Hashimoto and his supporters insist the timing isn't right for an election, which must be held by mid-1997. They argue that politicians must now concentrate on passing next year's budget and on ensuring that Japan's slow climb out of a long recession proceeds without disruption.
But it is also true that virtually all politicians want as much preparation time as possible before being judged by their constituents. As always in politics, calculating which party can win is the paramount consideration. "If we thought we could win a majority," says Yasuhisa Shiozaki, a member of Hashimoto's Liberal Democratic Party (LDP) in the lower house of parliament (Diet), "we would hold elections right after the budget [is passed in April], but I think it will take longer" to gain the necessary confidence.
Apparently operating on the theory that an incumbent always stands a better chance in an election, Hashimoto seems willing to risk offending voters by grasping power and perpetuating the existing three-party ruling coalition. It is Hashimoto's style to be headstrong, as he displayed during auto-trade negotiations with the United States last year, and this decision is no exception.
The July 1993 election heralded the end of Japan's post-war political system, which featured 38 years of rule by Hashimoto's LDP. Japan's Socialists provided strident but ineffectual opposition.
Weakened by incidents of corruption and the defections of self-proclaimed reformers such as Mr. Ozawa, the LDP lost its parliamentary majority in that vote. Opposition parties formed two subsequent governments, until the LDP found a way to regain power.

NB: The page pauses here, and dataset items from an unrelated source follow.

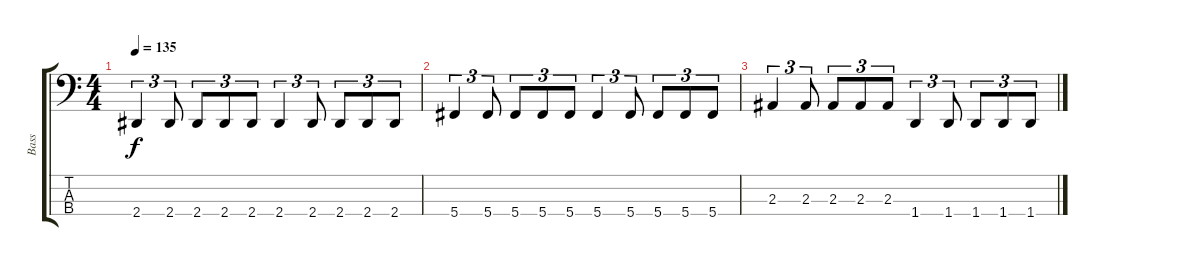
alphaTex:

\track ("Bass" "Bass") {instrument electricbasspick}
\staff {score tabs}
\tuning (Gb2 Db2 Ab1 Db1) {hide}
\ts (4 4)
\tempo 135
\clef f4
\ks c
2.4.4{tu (3 2) dy f} 2.4.8{tu (3 2)} 2.4.8{tu (3 2)} 2.4.8{tu (3 2)} 2.4.8{tu (3 2)} 2.4.4{tu (3 2)} 2.4.8{tu (3 2)} 2.4.8{tu (3 2)} 2.4.8{tu (3 2)} 2.4.8{tu (3 2)} |
5.4.4{tu (3 2)} 5.4.8{tu (3 2)} 5.4.8{tu (3 2)} 5.4.8{tu (3 2)} 5.4.8{tu (3 2)} 5.4.4{tu (3 2)} 5.4.8{tu (3 2)} 5.4.8{tu (3 2)} 5.4.8{tu (3 2)} 5.4.8{tu (3 2)} |
2.3.4{tu (3 2)} 2.3.8{tu (3 2)} 2.3.8{tu (3 2)} 2.3.8{tu (3 2)} 2.3.8{tu (3 2)} 1.4.4{tu (3 2)} 1.4.8{tu (3 2)} 1.4.8{tu (3 2)} 1.4.8{tu (3 2)} 1.4.8{tu (3 2)}
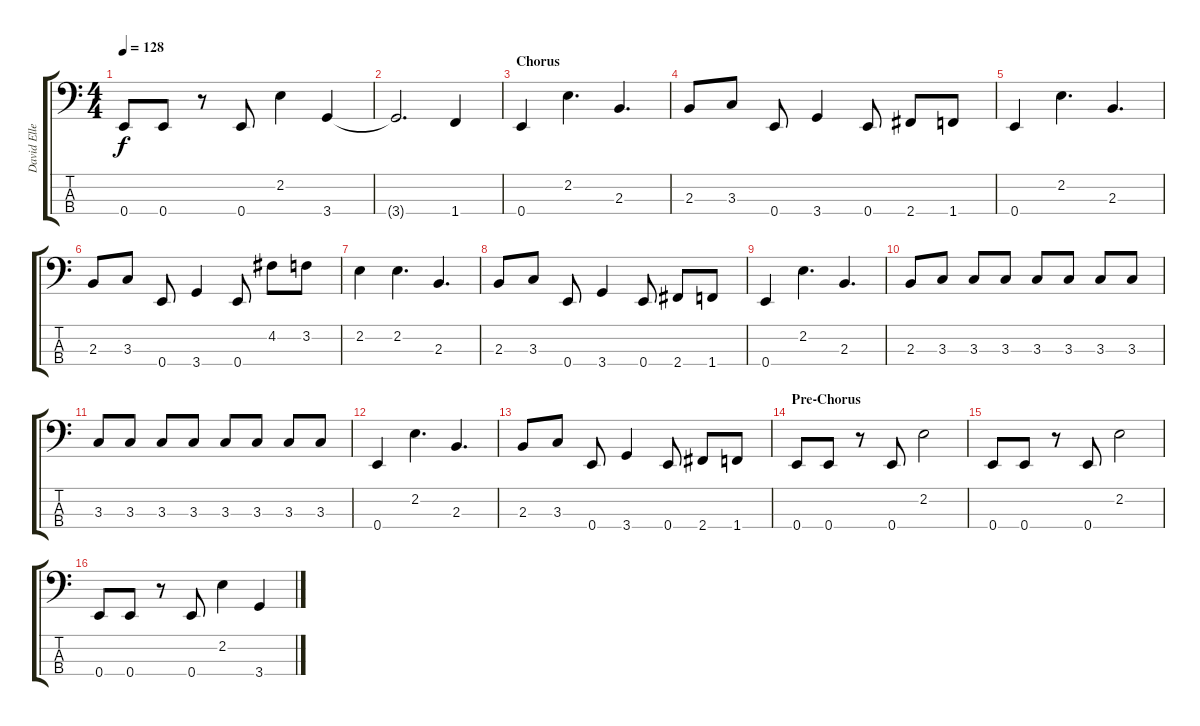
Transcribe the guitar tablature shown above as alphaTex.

\track ("David Ellefson" "David Elle") {instrument electricbasspick}
\staff {score tabs}
\tuning (G2 D2 A1 E1) {hide}
\ts (4 4)
\tempo 128
\clef f4
\ks c
0.4.8{dy f} 0.4.8 r.8 0.4.8 2.2.4 3.4.4 |
3.4{t}.2{d} 1.4.4 |
\section ("" "Chorus")
0.4.4 2.2.4{d} 2.3.4{d} |
2.3.8 3.3.8 0.4.8 3.4.4 0.4.8 2.4.8 1.4.8 |
0.4.4 2.2.4{d} 2.3.4{d} |
2.3.8 3.3.8 0.4.8 3.4.4 0.4.8 4.2.8 3.2.8 |
2.2.4 2.2.4{d} 2.3.4{d} |
2.3.8 3.3.8 0.4.8 3.4.4 0.4.8 2.4.8 1.4.8 |
0.4.4 2.2.4{d} 2.3.4{d} |
2.3.8 3.3.8 3.3.8 3.3.8 3.3.8 3.3.8 3.3.8 3.3.8 |
3.3.8 3.3.8 3.3.8 3.3.8 3.3.8 3.3.8 3.3.8 3.3.8 |
0.4.4 2.2.4{d} 2.3.4{d} |
2.3.8 3.3.8 0.4.8 3.4.4 0.4.8 2.4.8 1.4.8 |
\section ("" "Pre-Chorus")
0.4.8 0.4.8 r.8 0.4.8 2.2.2 |
0.4.8 0.4.8 r.8 0.4.8 2.2.2 |
0.4.8 0.4.8 r.8 0.4.8 2.2.4 3.4.4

Overlooking almost four decades of fundamental disagreements, the LDP, the Socialists, and a small third party formed a coalition in June 1994. Having a Socialist premier gave the coalition a veneer of change, but the LDP has been by far the strongest party in it.
Analysts and politicians alike are unsure about what exactly the voters want but say that the current political system offers no accountability.